Tim Liardet

Twice shortlisted for the T.S. Eliot Prize, for The World Before Snow (Carcanet) in 2015 and The Blood Choir (Seren) in 2006, Tim Liardet has produced ten collections of poetry to date. He has also been longlisted for the Whitbread Poetry Prize, and has received several Poetry Book Society Recommendations, a Poetry Book Society Pamphlet Choice, an Arts Council England Writer's Award, Society of Authors Award, a Hawthornden fellowship, three Pushcart nominations, and various other awards.

His poems have appeared or are due to appear in The Kenyon Review, The New Republic, Slate Magazine, The North American Review, London Review of Books, The Times Literary Supplement, The Poetry Review, Poetry London, New Statesman, The Spectator, The Guardian, The Sunday Times, The Independent, The Independent on Sunday and many other journals. Arcimboldo's Bulldog: New and Selected Poems appeared from Carcanet in May 2018. Liardet was a Poetry Book Society selector from 2015-2017 and is Professor of Poetry at Bath Spa University, England.

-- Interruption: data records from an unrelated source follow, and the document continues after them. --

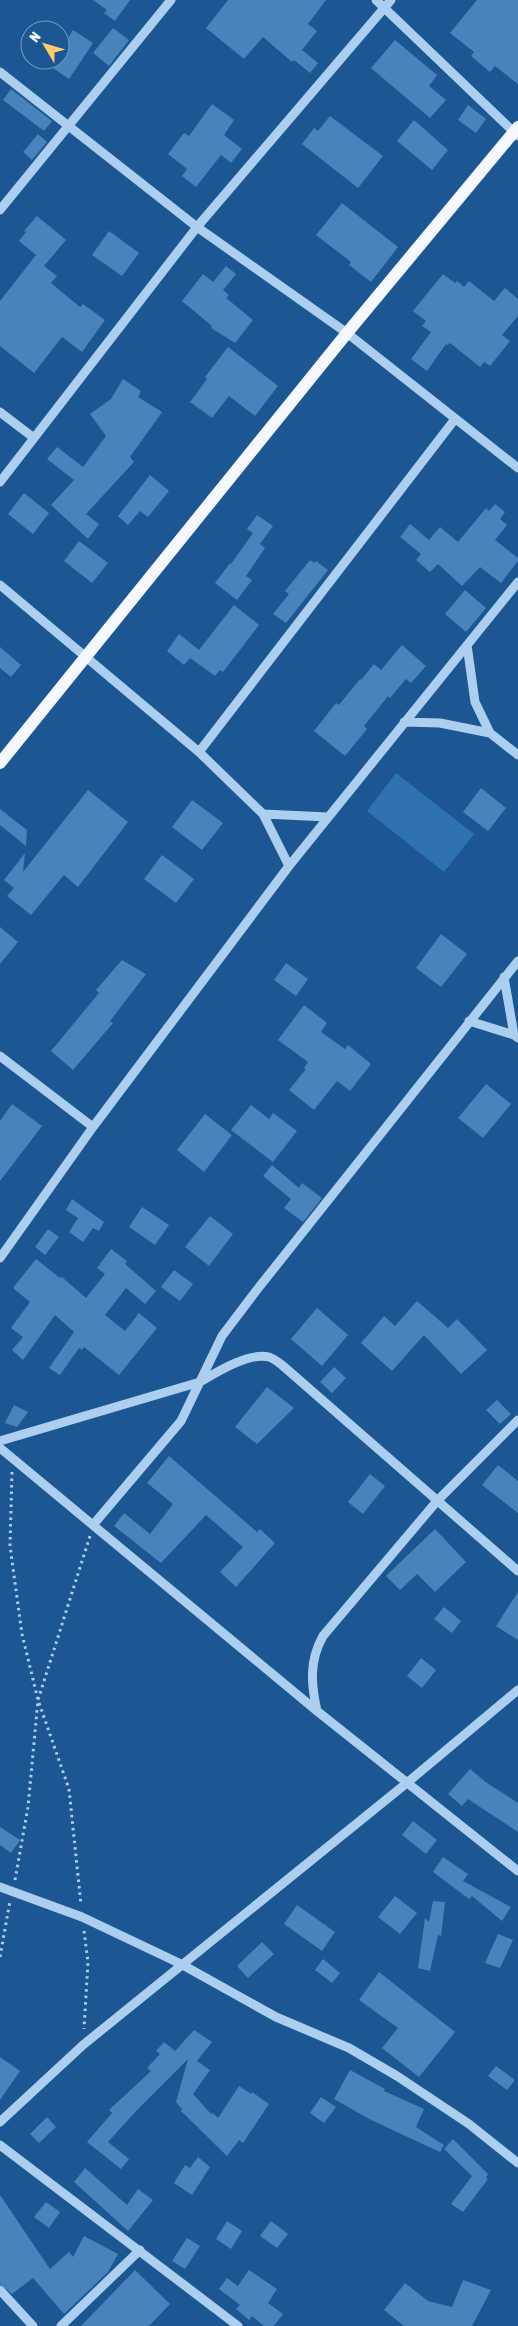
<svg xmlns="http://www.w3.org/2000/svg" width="518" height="2326" viewBox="0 0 518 2326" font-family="'Asap Condensed',sans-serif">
<rect width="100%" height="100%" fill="#1c5793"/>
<path fill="#2f72b1" d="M 396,773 L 474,834 L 444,872 L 367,811 Z"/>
<path fill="#4983bc" d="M 93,0 L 130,0 L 115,21 L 104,13 L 107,10 Z
M 228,0 L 326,0 L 308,24 L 317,31 L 302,50 L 318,63 L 310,73 L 294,60 L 292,62 L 263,37 L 244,59 L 206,28 Z
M 477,0 L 518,0 L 518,84 L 495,66 L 490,72 L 471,56 L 474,52 L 450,33 Z
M 113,28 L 129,40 L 109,66 L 93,53 Z
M 73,30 L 93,43 L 69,79 L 41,60 L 60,60 L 60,50 Z
M 395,40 L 437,75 L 429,86 L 446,100 L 430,118 L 371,68 Z
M 11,89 L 52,121 L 44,131 L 3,100 Z
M 212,104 L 234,120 L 224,135 L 242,149 L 231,163 L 221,155 L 196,187 L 182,176 L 187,169 L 168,154 L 184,133 L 189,136 Z
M 468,105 L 486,119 L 476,133 L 458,120 Z
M 330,116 L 383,156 L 358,188 L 302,144 L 314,128 L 318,131 Z
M 414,120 L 448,150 L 432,170 L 397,141 Z
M 38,134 L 47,142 L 32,160 L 23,152 Z
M 342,203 L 398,247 L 371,282 L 349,265 L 351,262 L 316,235 Z
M 37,216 L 66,240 L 44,266 L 57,276 L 51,283 L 80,307 L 83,304 L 105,320 L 82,352 L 62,337 L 34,373 L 0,346 L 0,301 L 36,255 L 19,241 L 26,232 L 24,231 Z
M 109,231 L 139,253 L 122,276 L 92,255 Z
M 226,266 L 236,274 L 223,290 L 229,295 L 226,298 L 253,320 L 235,343 L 211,328 L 212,326 L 182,301 L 203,274 L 213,282 Z
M 443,274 L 455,283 L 457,281 L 464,287 L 469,281 L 494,301 L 505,288 L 518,299 L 518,316 L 502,335 L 510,341 L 490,366 L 484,362 L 480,367 L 450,343 L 448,345 L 446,344 L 427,371 L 411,359 L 431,332 L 422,326 L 426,321 L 413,311 Z
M 228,347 L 278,386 L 255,416 L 229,396 L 212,418 L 190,402 L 207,379 L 205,377 Z
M 123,379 L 141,391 L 138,397 L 162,412 L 130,457 L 134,462 L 86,514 L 99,524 L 88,539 L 51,505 L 74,480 L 47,459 L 57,447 L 83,467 L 106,436 L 90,414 L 111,399 Z
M 150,475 L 169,491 L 148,517 L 140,511 L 128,525 L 118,516 Z
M 24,493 L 49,513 L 33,534 L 8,514 Z
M 495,504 L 505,512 L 500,519 L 507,525 L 495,540 L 518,558 L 518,561 L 501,583 L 480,567 L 462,586 L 438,564 L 430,572 L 416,560 L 421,554 L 400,537 L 410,524 L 429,540 L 440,527 L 458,542 L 486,508 L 489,511 Z
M 257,515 L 273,526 L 260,544 L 265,548 L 246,576 L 252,580 L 237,600 L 215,583 L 230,563 L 231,564 L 253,533 L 247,529 Z
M 79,541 L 108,563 L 92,583 L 64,561 Z
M 310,560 L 314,563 L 316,561 L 328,570 L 286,623 L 273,614 L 289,594 L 285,591 Z
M 465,590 L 486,608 L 466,632 L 445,614 Z
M 234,605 L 259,625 L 223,672 L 220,670 L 215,676 L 190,658 L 184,665 L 167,651 L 179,634 L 199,650 Z
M 402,645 L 426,666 L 411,683 L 406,679 L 390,698 L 388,696 L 364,726 L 367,729 L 345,756 L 314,731 L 336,703 L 339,705 L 360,679 L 361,680 L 374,664 L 381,670 Z
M 0,647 L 21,665 L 11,677 L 0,668 Z
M 481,788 L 506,808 L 488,831 L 463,812 Z
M 88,790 L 128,822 L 78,887 L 64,875 L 31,915 L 7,896 L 14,888 L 4,880 L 25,853 L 23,872 Z
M 192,800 L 223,823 L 202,850 L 172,827 Z
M 0,809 L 27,830 L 26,846 L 0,825 Z
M 162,855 L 194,879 L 176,903 L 144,879 Z
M 0,927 L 18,942 L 0,964 Z
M 441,934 L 467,954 L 441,987 L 416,968 Z
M 122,960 L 146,974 L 110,1021 L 113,1023 L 73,1070 L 51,1051 L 99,993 L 96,990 Z
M 286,963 L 308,979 L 296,996 L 274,980 Z
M 304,1005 L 327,1023 L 321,1032 L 345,1049 L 348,1045 L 371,1064 L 350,1091 L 337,1081 L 314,1110 L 289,1090 L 306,1069 L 304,1068 L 308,1062 L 278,1040 Z
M 486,1084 L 511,1104 L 483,1138 L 458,1118 Z
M 12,1104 L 42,1126 L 0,1181 L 0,1121 Z
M 251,1105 L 269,1119 L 273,1113 L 297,1131 L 273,1162 L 231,1130 Z
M 205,1114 L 232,1135 L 204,1172 L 177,1150 Z
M 272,1165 L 299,1188 L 302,1183 L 322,1198 L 303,1222 L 284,1208 L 291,1199 L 263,1176 Z
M 72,1199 L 104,1222 L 99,1231 L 93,1228 L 83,1242 L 69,1232 L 78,1218 L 66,1210 Z
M 142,1207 L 169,1225 L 155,1245 L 129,1227 Z
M 210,1216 L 233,1234 L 209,1266 L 185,1247 Z
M 48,1229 L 59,1237 L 45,1255 L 35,1247 Z
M 111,1249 L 127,1261 L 125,1264 L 156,1291 L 145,1304 L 126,1288 L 105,1315 L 125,1331 L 139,1313 L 157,1328 L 119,1375 L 84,1347 L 82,1350 L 79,1348 L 60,1375 L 49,1368 L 74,1332 L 55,1315 L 23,1360 L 12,1350 L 23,1337 L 11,1328 L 30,1302 L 13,1288 L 36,1259 L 60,1278 L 62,1277 L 86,1298 L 105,1274 L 97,1268 Z
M 174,1270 L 193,1284 L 180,1301 L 161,1287 Z
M 417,1301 L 448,1328 L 457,1319 L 487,1350 L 461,1374 L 424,1335 L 392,1371 L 361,1343 L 384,1316 L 395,1326 Z
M 317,1308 L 348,1335 L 322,1366 L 291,1339 Z
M 334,1367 L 346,1378 L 332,1393 L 320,1382 Z
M 267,1387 L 294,1408 L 257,1444 L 235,1427 Z
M 497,1400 L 511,1414 L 500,1424 L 486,1410 Z
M 14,1405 L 28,1412 L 17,1427 L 5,1423 Z
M 169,1456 L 257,1532 L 260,1529 L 275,1543 L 236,1587 L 220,1572 L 243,1547 L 206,1515 L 161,1563 L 114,1526 L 124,1513 L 150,1534 L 173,1504 L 147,1483 Z
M 498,1465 L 518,1481 L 518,1513 L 482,1485 Z
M 370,1474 L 385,1486 L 363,1514 L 348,1502 Z
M 435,1529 L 466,1562 L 435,1592 L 417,1574 L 400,1590 L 386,1576 Z
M 518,1592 L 518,1640 L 496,1626 Z
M 444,1607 L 461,1621 L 452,1633 L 434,1619 Z
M 421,1658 L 436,1670 L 422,1688 L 407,1676 Z
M 470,1769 L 487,1783 L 518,1803 L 518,1832 L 468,1799 L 462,1806 L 448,1794 Z
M 413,1821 L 437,1840 L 426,1854 L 402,1835 Z
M 0,1827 L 20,1840 L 11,1853 L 0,1845 Z
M 443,1857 L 468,1874 L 463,1881 L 511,1907 L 502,1921 L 472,1896 L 469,1899 L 433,1872 Z
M 395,1896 L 417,1913 L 400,1934 L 378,1917 Z
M 433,1901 L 445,1902 L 441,1936 L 438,1935 L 430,1971 L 418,1968 L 425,1918 L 429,1922 Z
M 297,1905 L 335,1932 L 322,1951 L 284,1924 Z
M 498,1934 L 513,1940 L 500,1968 L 485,1963 Z
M 262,1942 L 274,1954 L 248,1978 L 237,1966 Z
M 323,1959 L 340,1973 L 332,1983 L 315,1970 Z
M 379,1972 L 455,2032 L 419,2077 L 382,2048 L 398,2028 L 359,2000 Z
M 194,2030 L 212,2042 L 197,2061 L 210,2070 L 193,2094 L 211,2114 L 213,2113 L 218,2118 L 239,2086 L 251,2094 L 252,2092 L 269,2104 L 243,2143 L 239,2140 L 227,2156 L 181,2111 L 182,2109 L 176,2102 L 188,2059 L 137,2110 L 108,2142 L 129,2159 L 121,2169 L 87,2142 L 112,2113 L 109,2110 L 151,2071 L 147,2068 L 160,2054 L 156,2051 L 164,2042 L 175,2051 Z
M 0,2057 L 20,2071 L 0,2100 Z
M 496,2066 L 515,2080 L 507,2090 L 488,2076 Z
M 350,2070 L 385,2089 L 384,2091 L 424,2109 L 416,2127 L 444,2145 L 440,2152 L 371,2120 L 334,2099 Z
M 321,2097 L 336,2107 L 324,2123 L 310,2113 Z
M 47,2117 L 56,2127 L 39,2143 L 30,2134 Z
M 453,2139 L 488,2174 L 486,2178 L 488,2179 L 463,2212 L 451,2204 L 472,2176 L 444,2149 Z
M 198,2157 L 210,2167 L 192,2195 L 174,2183 L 185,2165 L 190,2168 Z
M 85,2168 L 127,2205 L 138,2189 L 153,2200 L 128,2231 L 74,2182 Z
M 0,2195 L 50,2269 L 69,2252 L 73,2257 L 84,2236 L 118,2254 L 108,2272 L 64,2314 L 33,2278 L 12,2294 L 0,2284 Z
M 46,2202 L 60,2212 L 49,2228 L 34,2217 Z
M 227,2221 L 242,2231 L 231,2249 L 216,2239 Z
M 271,2221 L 288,2234 L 277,2248 L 260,2236 Z
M 187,2238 L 200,2246 L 185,2269 L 172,2261 Z
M 135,2270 L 170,2304 L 149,2326 L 81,2326 Z
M 249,2270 L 277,2289 L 268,2303 L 283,2314 L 274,2326 L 264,2326 L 252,2316 L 249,2320 L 236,2309 L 240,2305 L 219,2289 L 227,2278 L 238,2286 Z
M 463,2280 L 491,2290 L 472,2326 L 404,2326 L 384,2310 L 405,2283 L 428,2301 L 452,2307 Z"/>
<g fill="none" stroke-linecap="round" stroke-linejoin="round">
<path stroke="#adcfef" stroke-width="3" stroke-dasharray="2.5 4" stroke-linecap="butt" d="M 12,1472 L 10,1546 L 22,1634 L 38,1700 L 69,1789 L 81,1905
M 15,1880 L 28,1807 L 38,1700 L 90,1536
M 84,1931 L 88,1962 L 84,2029
M 0,1957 L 10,1901"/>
<path stroke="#adcfef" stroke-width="9" d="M 376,0 L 518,136
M 0,72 L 197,227 L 347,333 L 518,468
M 0,210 L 171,0
M 0,412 L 34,438
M 0,482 L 197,227 L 391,0
M 0,585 L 199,752 L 263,814 L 289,866
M 467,645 L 475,702 L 490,733 L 518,755
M 404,722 L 440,723 L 490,733
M 199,752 L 455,419
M 263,814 L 328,817
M 504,977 L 514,1035
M 469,1021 L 514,1035 L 518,1038
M 0,1056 L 93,1127
M 0,1258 L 93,1127 L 289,866 L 518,582
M 0,1441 L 200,1382 C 217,1372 249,1352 269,1357 C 273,1358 278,1362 282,1365 L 518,1571
M 0,1448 L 317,1711 L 518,1871
M 93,1525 L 181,1421 L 222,1336 L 256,1291 L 518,961
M 317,1711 C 311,1684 309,1661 323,1636 L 437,1501 L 518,1420
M 0,1887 L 82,1917 L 181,1964 L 276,2017 L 349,2048 L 397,2076 L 469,2124 L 518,2163
M 0,2122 L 83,2045 L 408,1782 L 518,1690
M 0,2145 L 238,2326
M 0,2290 L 33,2326
M 61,2326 L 140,2250"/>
<path stroke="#f5f9ff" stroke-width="12" d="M 0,763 L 347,333 L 518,127"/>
</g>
<g transform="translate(45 45) rotate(308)"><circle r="24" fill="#1c5793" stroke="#779abe"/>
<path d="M0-4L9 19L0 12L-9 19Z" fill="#ffcb6b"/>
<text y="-8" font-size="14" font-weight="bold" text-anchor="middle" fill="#ffffff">N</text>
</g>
</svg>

Liardet's The Uses of Pepper was a winner in the 2002 Book & Pamphlet Competition, chosen by David Constantine.



'These scrupulous poems treat the saddening and fearful world of the prison.  They do so meticulously, humanely, with rare tact.  There is no voyeurism, no gratuitous exoticism. The strangeness and the difficulty here are designed to make us exercise our hearts and minds, for better understanding and more compassion.' — David Constantine


Only the rain can cling to it, snatched away
by a rumour of air thickening then passing.
Let a hand try the same, we're told, and a trap 

of razors will spring and close, spring and close.
(In it, we're told, the body of a jackdaw left its feet
thirty metres from its head, which nonetheless 

turned to address them: '.....only half of us can make it
over the wire, half in the world, half out,
though the pale gas of morning rises on either side.') 

Think of it: a contraption of blades coiled
along the top of the towering fence erected between
six hundred young men and their birthright. 

One side of it thrives all the indices
of hunger, the other the many sorts of worldly apple.




Because he is older, stronger,
and the other boy smaller and more docile, 

he can take into his hands his whole body
(.....the body of the mind, that is, 

taken in the large hands of the larger mind)
and do to it whatsoever he wishes

as if merely massaging himself, flexing
that awkward ache so troublesome 

of late, the cramps he gets in the spaces
in both wrists there between the vital bits, which 

he works out through his fingers, answering
the mind's need for the exercise-yard: 

all that's left is the smaller one's
flightless body, and him, sated with protein.